# 因果语言模型训练实例

## Step1 导入相关包

In [None]:
from datasets import load_dataset, Dataset
from transformers import AutoTokenizer, AutoModelForCausalLM, DataCollatorForLanguageModeling, TrainingArguments, Trainer, BloomForCausalLM

## Step2 加载数据集

In [None]:
ds = Dataset.load_from_disk("./wiki_cn_filtered/")

In [None]:
ds

In [None]:
ds[0]

## Step3 数据集处理

In [None]:
tokenizer = AutoTokenizer.from_pretrained("Langboat/bloom-389m-zh")

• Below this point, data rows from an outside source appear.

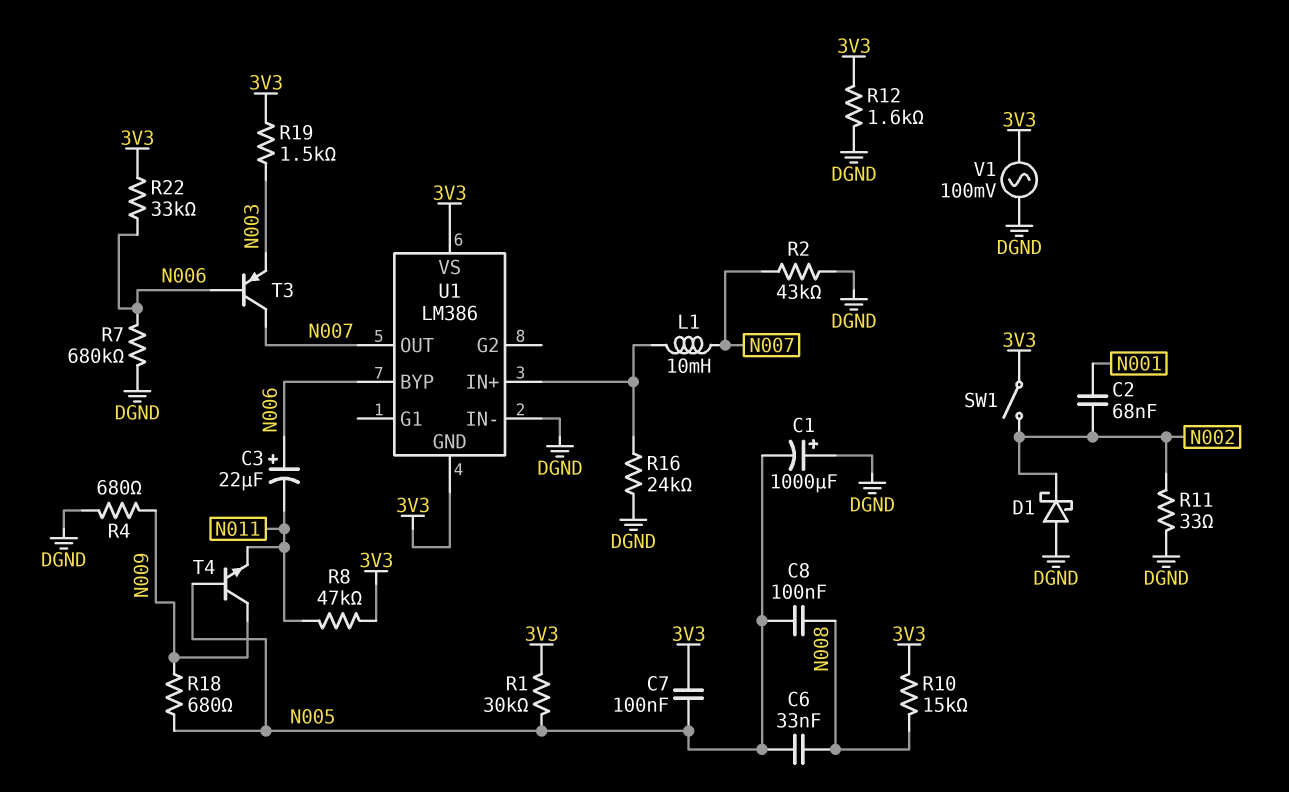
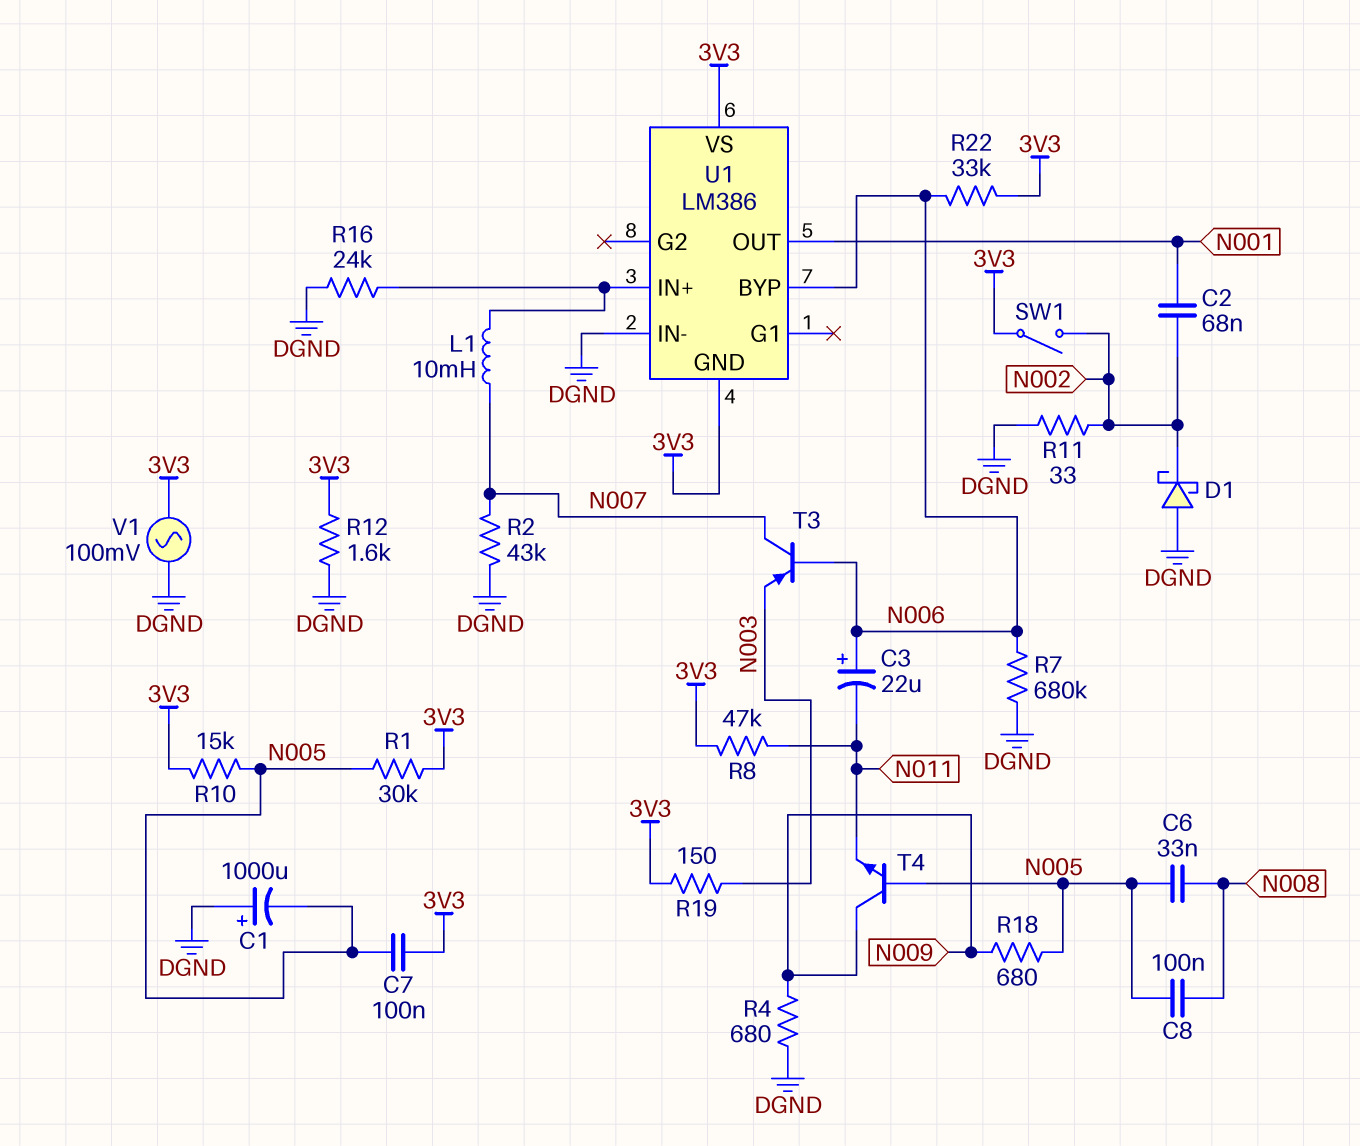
R10: 15k (3V3, N008) -> 15k (3V3, N005)
R19: 1.5k (3V3, N003) -> 150 (3V3, N003)
U1 pin OUT: N007 -> N001

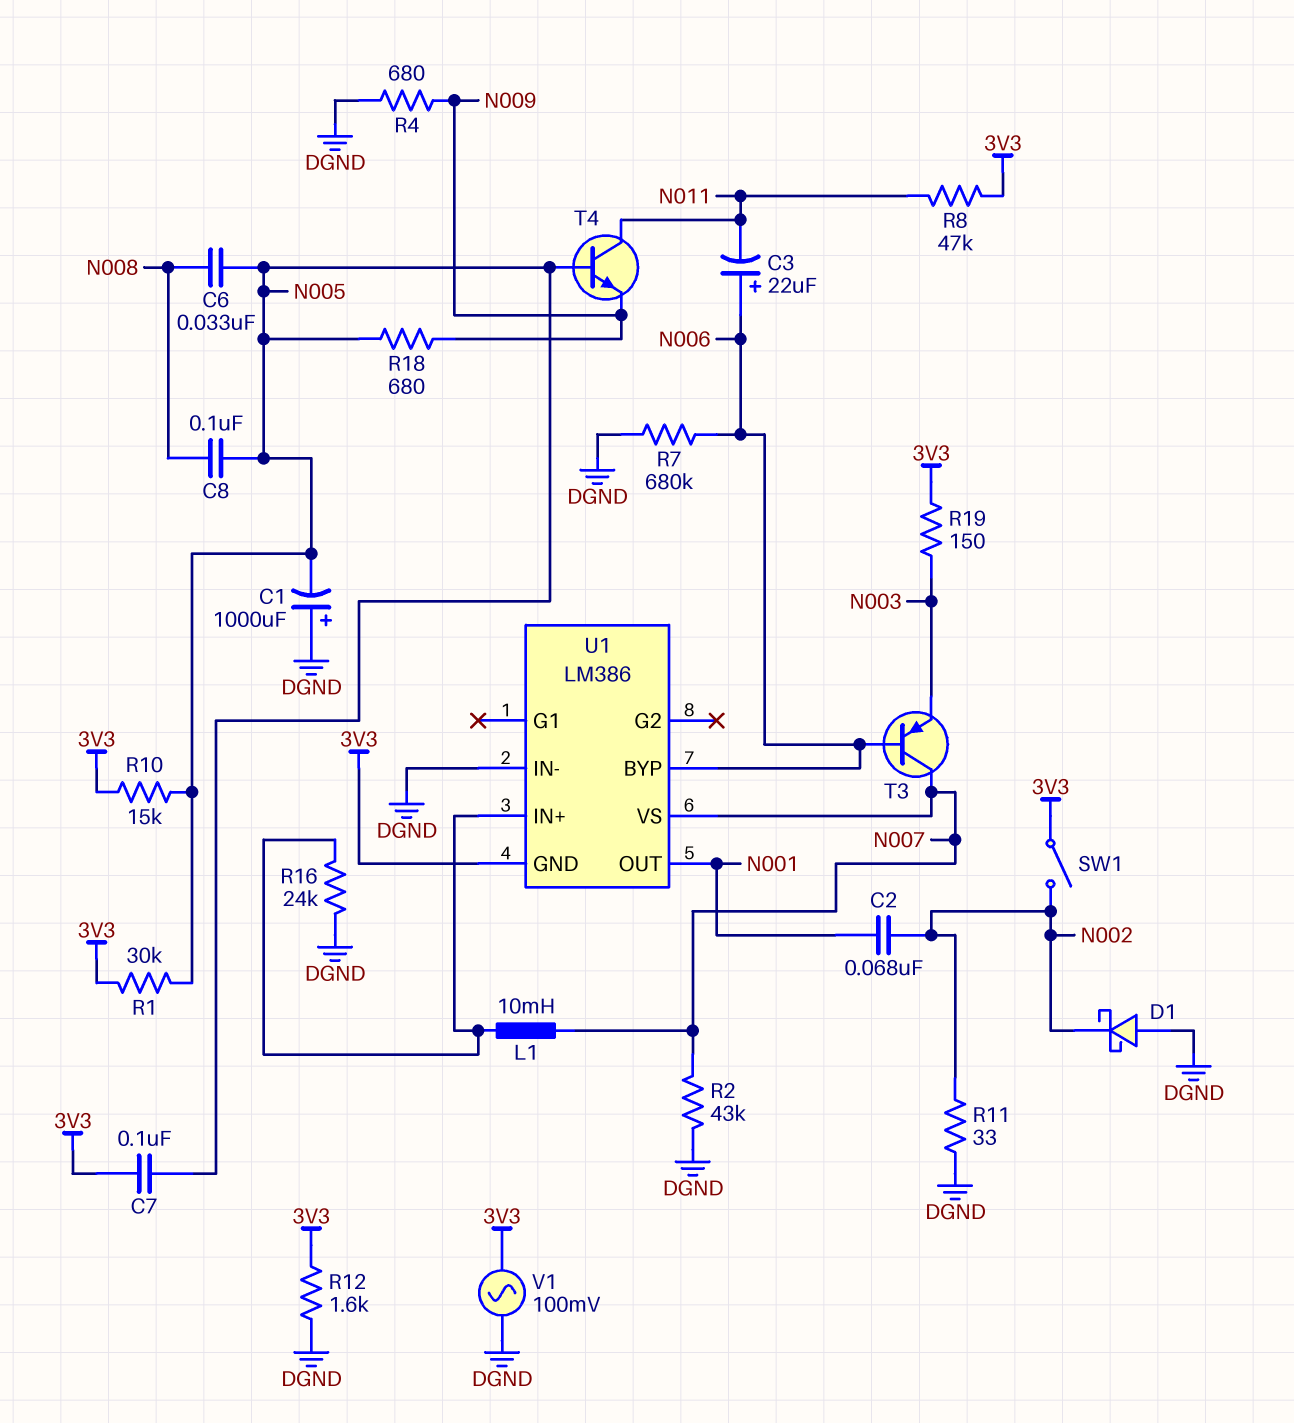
R22: 33k (3V3, N006) -> none
T4: NPN (B N005, C N009, E N011) -> NPN (B N005, C N011, E N009)
U1 pin VS: 3V3 -> N007

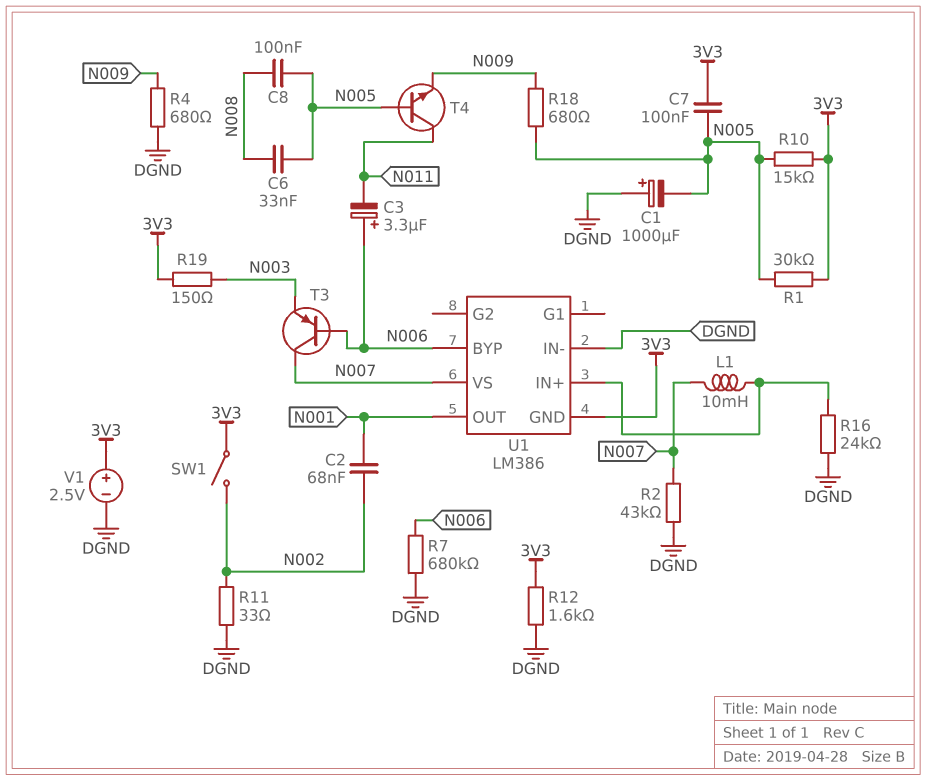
C3: 22uF (plus N006, minus N011) -> 3.3uF (plus N006, minus N011)
D1: schottky (A DGND, K N002) -> none
R8: 47k (3V3, N011) -> none
V1: AC 100mV (3V3, DGND) -> 2.5V (plus 3V3, minus DGND)

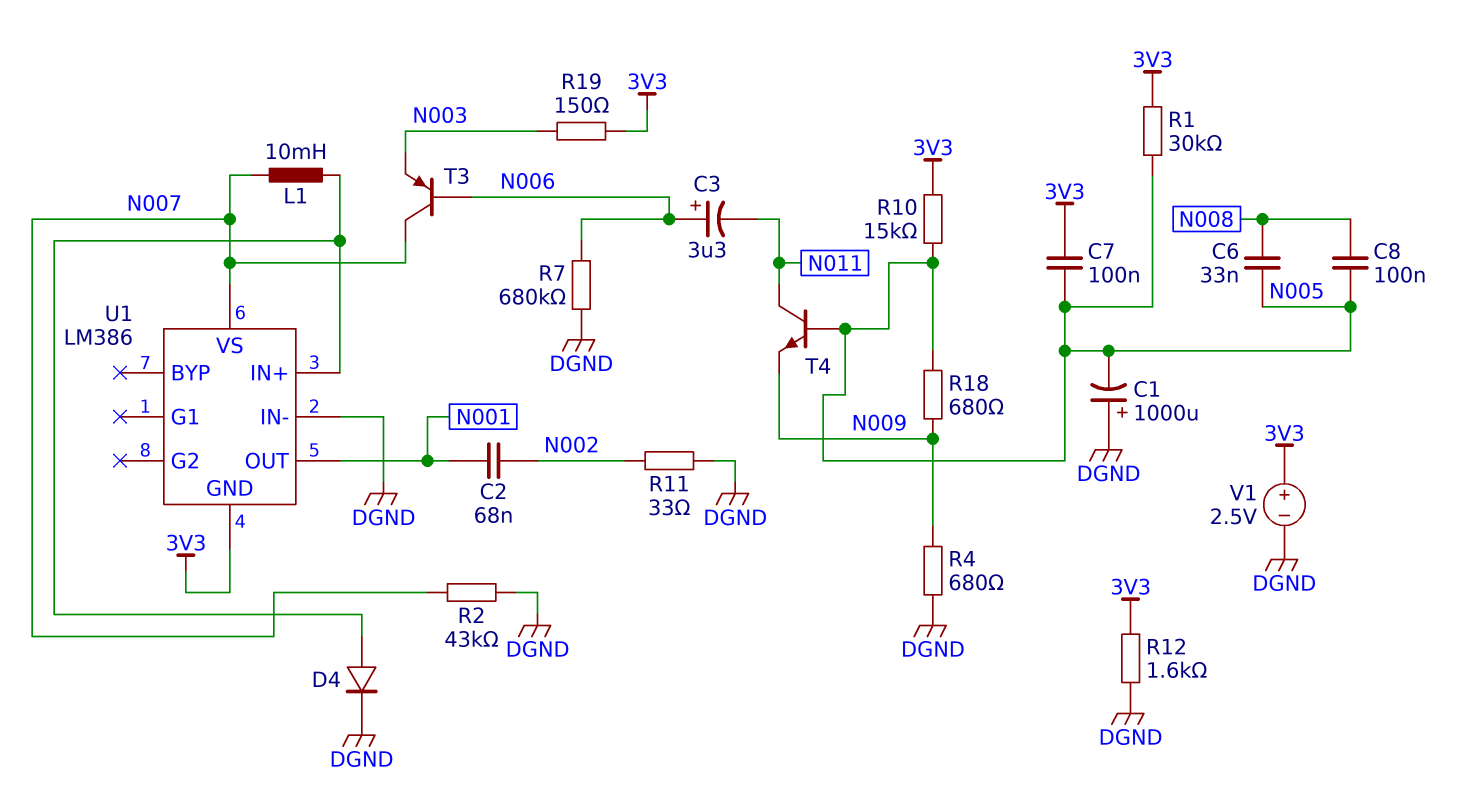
D4: none -> diode (A U1/IN+, K DGND)
R16: 24k (DGND, U1/IN+) -> none
SW1: switch (3V3, N002) -> none
U1 pin BYP: N006 -> none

def process_func(examples):
    contents = [e + tokenizer.eos_token for e in examples["completion"]]
    return tokenizer(contents, max_length=384, truncation=True)

In [None]:
tokenized_ds = ds.map(process_func, batched=True, remove_columns=ds.column_names)
tokenized_ds

In [None]:
from torch.utils.data import DataLoader

dl = DataLoader(tokenized_ds, batch_size=2, collate_fn=DataCollatorForLanguageModeling(tokenizer, mlm=False))

In [None]:
next(enumerate(dl))

In [None]:
tokenizer.pad_token, tokenizer.pad_token_id

In [None]:
tokenizer.eos_token, tokenizer.eos_token_id

## Step4 创建模型

In [None]:
model = AutoModelForCausalLM.from_pretrained("Langboat/bloom-389m-zh")

## Step5 配置训练参数

In [None]:
args = TrainingArguments(
    output_dir="./causal_lm",
    per_device_train_batch_size=2,
    gradient_accumulation_steps=16,
    logging_steps=10,
    num_train_epochs=1,
    fp16=True
)

## Step6 创建训练器

In [None]:
trainer = Trainer(
    args=args,
    model=model,
    tokenizer=tokenizer,
    train_dataset=tokenized_ds,
    data_collator=DataCollatorForLanguageModeling(tokenizer, mlm=False)
)

## Step7 模型训练

In [None]:
trainer.train()

## Step8 模型推理

In [None]:
from transformers import pipeline

pipe = pipeline("text-generation", model=model, tokenizer=tokenizer, device=0)

In [None]:
pipe("西安交通大学博物馆（Xi'an Jiaotong University Museum）是一座位于西安", max_length=128, do_sample=True)

In [None]:
pipe("下面是一则游戏新闻。小编报道，近日，游戏产业发展的非常", max_length=128, do_sample=True)